The records below must be repeated exactly, but without their pictures.

============================================================

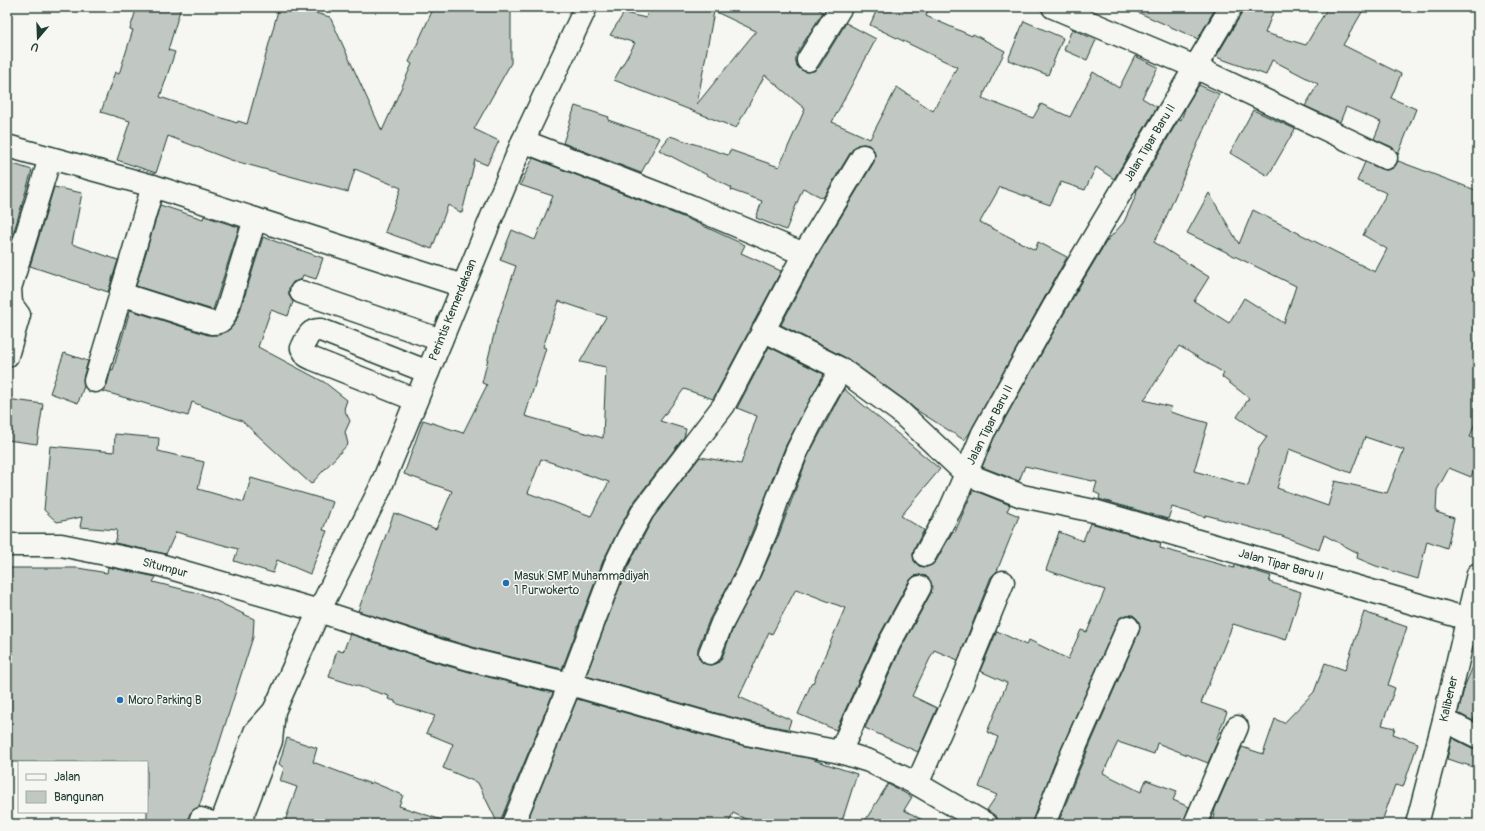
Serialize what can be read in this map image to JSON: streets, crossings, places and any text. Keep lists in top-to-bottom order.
{
  "streets": {
    "street": [
      "Jalan Tipar Baru II",
      "Perintis Kemerdekaan",
      "Situmpur",
      "Kalibener"
    ]
  },
  "crossings": [
    ["Jalan Tipar Baru II", "Kalibener"],
    ["Perintis Kemerdekaan", "Situmpur"]
  ],
  "places": ["Masuk SMP Muhammadiyah 1 Purwokerto", "Moro Parking B"],
  "legend": ["Jalan", "Bangunan"],
  "north": "bottom"
}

============================================================

▶ **SOLUTION**:
Serialize what can be read in this map image to JSON: streets, crossings, places and any text. Keep lists in top-to-bottom order.
{
  "streets": {
    "street": [
      "Jalan Tipar Baru II",
      "Perintis Kemerdekaan",
      "Situmpur",
      "Kalibener"
    ]
  },
  "crossings": [
    ["Jalan Tipar Baru II", "Kalibener"],
    ["Perintis Kemerdekaan", "Situmpur"]
  ],
  "places": ["Masuk SMP Muhammadiyah 1 Purwokerto", "Moro Parking B"],
  "legend": ["Jalan", "Bangunan"],
  "north": "bottom"
}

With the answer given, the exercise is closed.